Problem a -> In the passage on AKS network observability, from "The AKS docs" to "to get started!", swap "Terraform CLI" for "OpenTofu CLI" and give that part again.
Document passage START
Have you ever had to troubleshoot network issues in your Kubernetes clusters? If so, you know how challenging it can be to identify and resolve problems.
To troubleshoot network issues you probably had to use a combination of tools like kubectl
, tcpdump
, wireshark
, and netstat
. The list goes on and on... While these tools are great for debugging and capturing network logs and traces, they don't provide a holistic view of your cluster's network traffic.
The good news is that there's a better way!
A few weeks ago, the Network Observability add-on for AKS was announced. This add-on is currently in preview and provides a simple way to enable network observability for your AKS clusters. The add-on is an eBPF-based solution that scrapes metrics from Kubernetes workloads and exposes them in Prometheus format. This allows you to use tools like Grafana to visualize your cluster's network traffic. This can be either Bring-Your-Own Prometheus and Grafana or Azure-managed Prometheus and Grafana.
The AKS docs include a step-by-step guide for enabling the add-on using the Azure CLI.
In this blog post, I'll walk you through the steps on how you can enable the AKS add-on using Terraform.
Before you begin
You should have an Azure subscription and the Azure CLI installed. You'll also need to install the Terraform CLI.
If you have all of the above, you're ready to get started!
Run the following command to log in to your Azure account using the Azure CLI:
az login
With the network observability add-on being in preview, you'll need to register the NetworkObservabilityPreview
feature by running the following command:
az feature register \
--namespace "Microsoft.ContainerService" \
--name "NetworkObservabilityPreview"
NOTE: This command can take a few minutes to complete. You can check the status of the feature registration using the following command:
az feature show \ --namespace "Microsoft.ContainerService" \ --name "NetworkObservabilityPreview"
You can proceed when feature has been registered.
Overview of what we'll be doing
If you've used the Azure CLI command to enable the network observability add-on in your AKS cluster, you'll find that all it takes is a single flag (--enable-network-observability
) to enable the feature and a few commands to wire up the AKS cluster to the Azure managed Prometheus and Grafana instances. I want to use Terraform to provision the add-on. It's a bit more involved but worth knowing how it's all wired up.
The process of enabling the network observability add-on using Terraform can be broken down into the following steps:
- Create an AKS cluster
- Create an Azure Monitor workspace with data collection rules, endpoints, and alerts for Prometheus
- Enable the network monitoring add-on for the AKS cluster
- Create an Azure Managed Grafana instance with proper role-based access control (RBAC) assignments so that you can log into Grafana and for Grafana to access the Azure Monitor workspace
- Import the Kubernetes / Networking dashboard into our Grafana instance
After following the steps above, we'll deploy a sample application to the AKS cluster and explore the network observability dashboard.
NOTE: If you're really curious to know what the
--enable-network-observability
flag does in Azure CLI, you can read through the source code here
Setting up Terraform providers
All my Terraform code can be found here. You can use this as a reference to follow along with the steps below.
Document passage END
Records for the exercise START
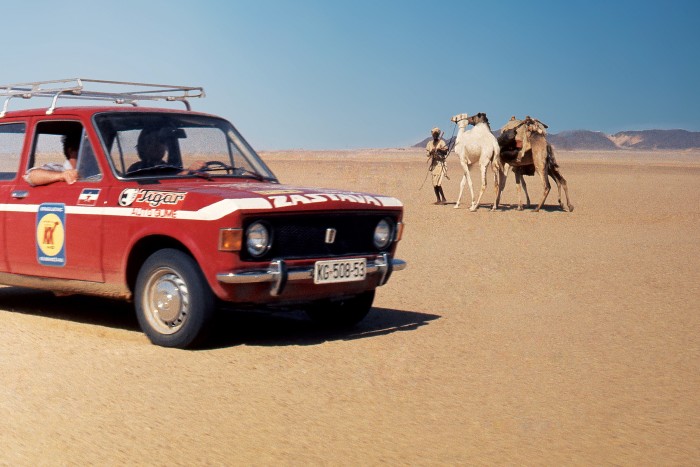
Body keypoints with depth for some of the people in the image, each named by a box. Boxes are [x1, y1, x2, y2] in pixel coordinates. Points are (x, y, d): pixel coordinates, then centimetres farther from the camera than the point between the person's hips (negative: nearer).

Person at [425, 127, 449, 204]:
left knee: (437, 183, -15)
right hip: (433, 163, 6)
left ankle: (443, 199, -8)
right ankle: (438, 199, 10)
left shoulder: (441, 142, -3)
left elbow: (445, 152, -9)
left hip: (440, 163, -6)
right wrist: (431, 152, -7)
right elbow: (428, 153, 15)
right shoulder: (430, 143, 14)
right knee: (434, 183, 4)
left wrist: (439, 150, -27)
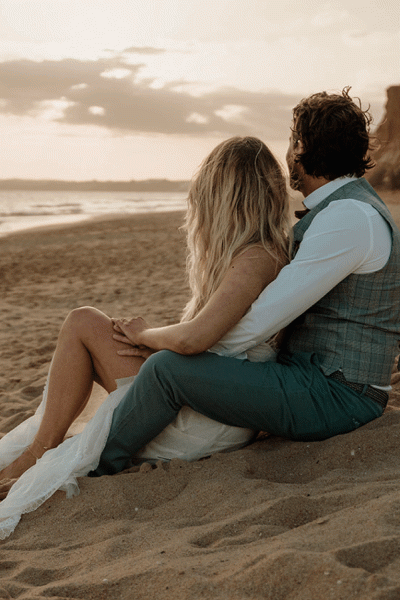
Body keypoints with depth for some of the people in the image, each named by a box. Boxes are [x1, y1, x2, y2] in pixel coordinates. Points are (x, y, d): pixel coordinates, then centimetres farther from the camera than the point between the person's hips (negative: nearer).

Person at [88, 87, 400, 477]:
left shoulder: (349, 217, -21)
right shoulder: (344, 207, 14)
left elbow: (255, 325, -24)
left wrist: (149, 336, -12)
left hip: (332, 399, -10)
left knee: (169, 368, -20)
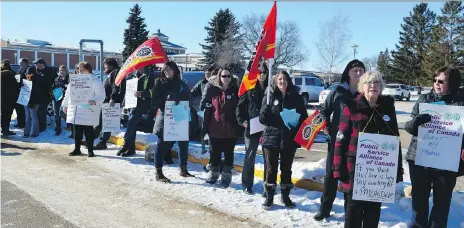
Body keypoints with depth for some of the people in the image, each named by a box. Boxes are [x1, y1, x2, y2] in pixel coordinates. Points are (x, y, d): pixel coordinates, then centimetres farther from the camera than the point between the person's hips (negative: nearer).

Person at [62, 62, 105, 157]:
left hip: (88, 112, -5)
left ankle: (90, 150, 9)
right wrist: (65, 105, 22)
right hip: (75, 112, 5)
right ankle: (77, 149, 23)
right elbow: (68, 93, 22)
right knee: (77, 131, 12)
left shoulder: (96, 82, -3)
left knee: (88, 132, -1)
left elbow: (101, 96, -11)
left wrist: (95, 101, -30)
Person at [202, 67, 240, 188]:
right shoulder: (212, 90, 1)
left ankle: (226, 176, 23)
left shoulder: (235, 90, 1)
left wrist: (241, 126, -4)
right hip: (215, 128, 0)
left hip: (231, 129, 0)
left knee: (229, 153, 10)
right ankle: (214, 173, 30)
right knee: (215, 152, 12)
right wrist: (205, 127, -1)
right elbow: (207, 110, 1)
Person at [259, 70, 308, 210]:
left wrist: (299, 132, -11)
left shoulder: (296, 97, 2)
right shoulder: (269, 96, 0)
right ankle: (269, 197, 18)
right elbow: (262, 119, -4)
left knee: (286, 168, 12)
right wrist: (267, 106, -23)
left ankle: (285, 196, 26)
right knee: (271, 169, 5)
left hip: (289, 139, 1)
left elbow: (304, 117, 6)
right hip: (271, 138, -1)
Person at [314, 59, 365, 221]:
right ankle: (324, 209, 20)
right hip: (336, 141, 1)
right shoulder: (337, 92, 0)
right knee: (331, 175, 9)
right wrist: (326, 127, -4)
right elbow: (324, 110, 9)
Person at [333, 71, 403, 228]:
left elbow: (395, 139, 9)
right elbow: (341, 139, -6)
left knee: (374, 208, 14)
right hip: (355, 166, -3)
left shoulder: (388, 106, 5)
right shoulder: (352, 107, -6)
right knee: (354, 207, 5)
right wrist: (338, 168, -11)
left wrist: (398, 168, 6)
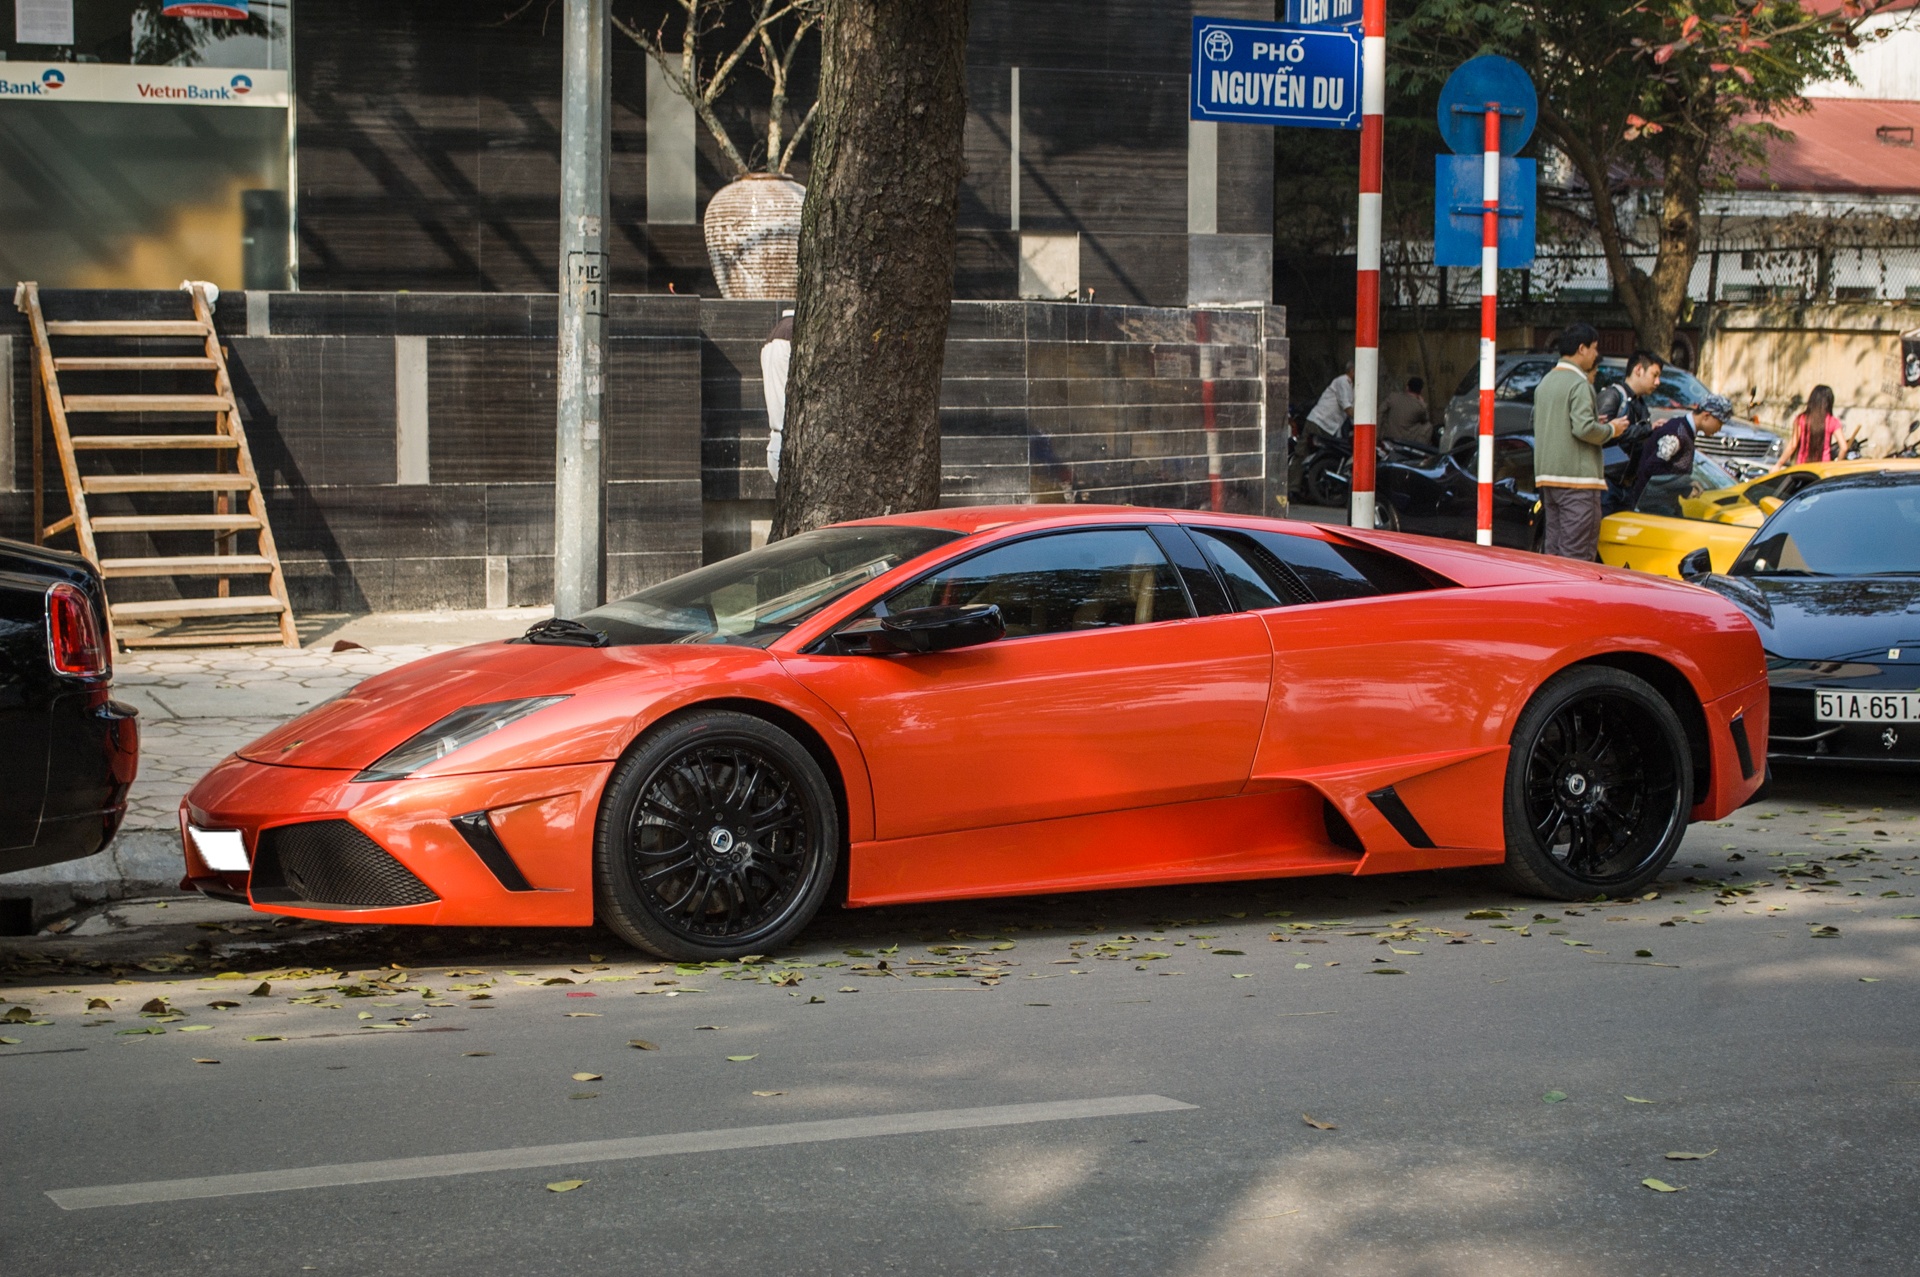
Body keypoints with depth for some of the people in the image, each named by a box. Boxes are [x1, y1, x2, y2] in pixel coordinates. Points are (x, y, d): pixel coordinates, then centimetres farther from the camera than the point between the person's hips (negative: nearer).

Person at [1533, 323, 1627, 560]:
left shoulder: (1545, 382, 16)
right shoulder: (1579, 383, -12)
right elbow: (1584, 428, -21)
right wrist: (1610, 430, -2)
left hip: (1547, 477, 9)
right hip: (1577, 477, -9)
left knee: (1553, 548, 11)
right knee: (1578, 554, -8)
Records for the exercise END
Problem b -> Retype the keypoint coordinate rows from the line with "right wrist: (267, 106, -23)" to the line with "right knee: (331, 175, 9)", keeping both of those lines.

Expected answer a ->
The AKS docs include a step-by-step guide for enabling the add-on using the Azure CLI.
In this blog post, I'll walk you through the steps on how you can enable the AKS add-on using Terraform.
Before you begin
You should have an Azure subscription and the Azure CLI installed. You'll also need to install the OpenTofu CLI.
If you have all of the above, you're ready to get started!

Expected answer b ->
right wrist: (267, 106, -23)
left ankle: (285, 196, 26)
right knee: (271, 169, 5)
left hip: (289, 139, 1)
left elbow: (304, 117, 6)
right hip: (271, 138, -1)
Person at [314, 59, 365, 221]:
right ankle: (324, 209, 20)
right hip: (336, 141, 1)
right shoulder: (337, 92, 0)
right knee: (331, 175, 9)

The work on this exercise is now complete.